Delano: “Would you have approved of that?”
Egley: “Absolutely not.”
Delano: “Do you think it’s risky business?”
Egley: “It is very risky business.”
iNetworks, a private equity venture capital firm directed by Anthony Tomasello, manages $8 million pension dollars from Beaver and another $11 million pension dollars from Allegheny County.
In his first television interview on the subject, Tomasello says only a few dollars were invested in Penn Alt Organics that bid — unsuccessfully — to sell medical marijuana.
KDKA asked him how much money came out of Beaver pension funds for medical cannabis.
Tomasello: “Approximately $200,000.”
Delano: “And how much money did you invest from the Allegheny county pension?”
Tomasello: “That would have been roughly about 300, 325. It’s a total investment of about $600,000 from the fund into Penn Alt.”
Delano: “Is it a smart decision to invest county employees’ pension dollars in a company that has not yet licensed to do anything in Pennsylvania?”
Tomasello: “Relative to the rewards that’s there, the answer is yes.”
Tomasello insists pension money invested in Penn Alt isn’t really lost.
“It actually hasn’t been lost, Jon,” he said. “The issue is that money was used to, number one, develop the company, number two, prep for the application, and a large part of the application is already re-usable.”

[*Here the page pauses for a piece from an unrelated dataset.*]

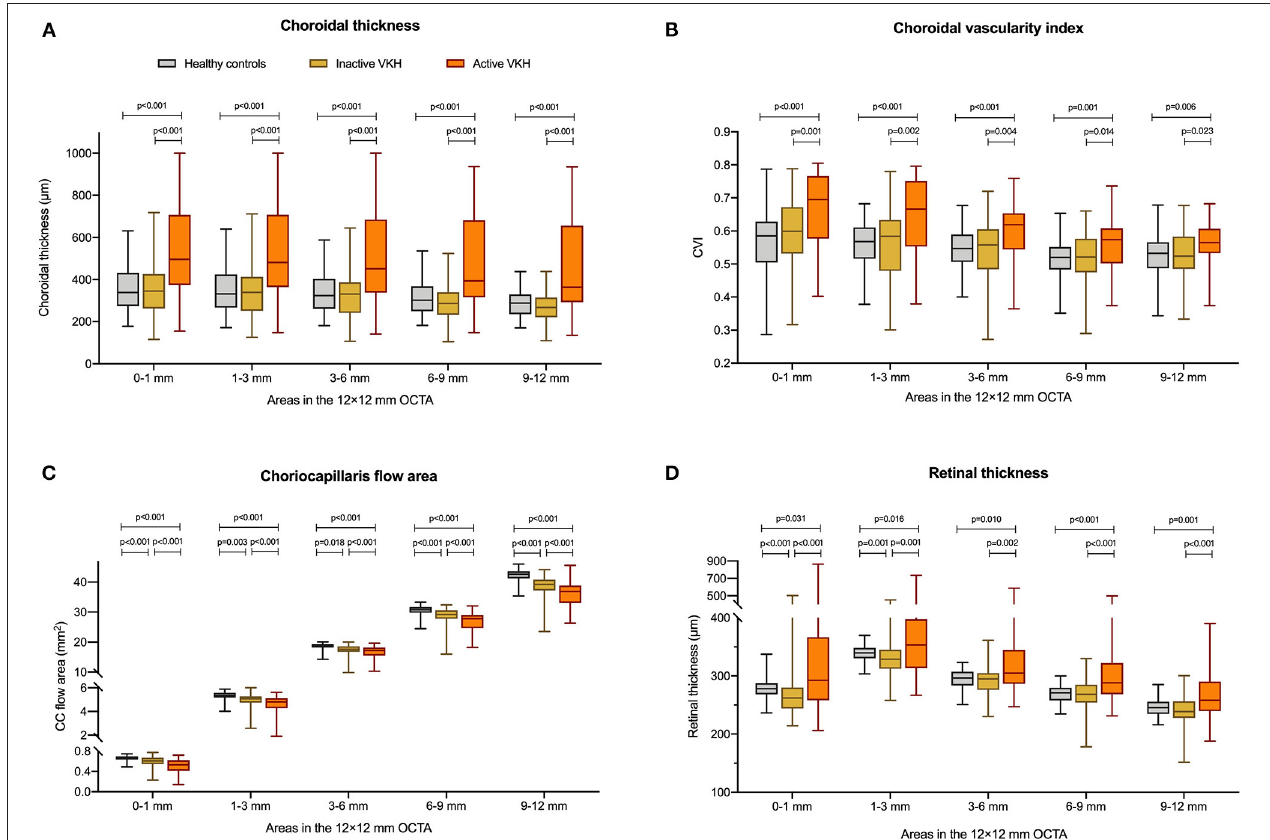
FIGURE 1 | Comparisons of (A) choroidal thickness, (B) choroidal vascularity index (CVI), (C) choriocapillaris (CC) flow area, and (D) retinal thickness between healthy controls, inactive Vogt-Koyanagi-Harada (VKH), and active VKH patients in the central fovea (0–1mm) and different radius of concentric rings (1–3, 3–6, 6–9, 9–12mm) on the 12mm × 12mm swept-source optical coherence tomography angiography (SS-OCTA) scans. Data are shown in composite box plots. Whisker: minimum to maximum; box: interquartile range; lower and upper borders of box: the lower and upper quartiles (25th and 75th percentiles); line inside the box:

Re-usable in the second round of licenses, expected next year.
But besides his senior position at iNetworks, Tomasello is also the chief financial officer of Penn Alt Organics.
Delano: “You were not double-dealing?”
Tomasello: “I am not. We receive no compensation for the work we do.”
Tomasello says his unpaid position at Penn Alt is merely to protect the pension dollars invested.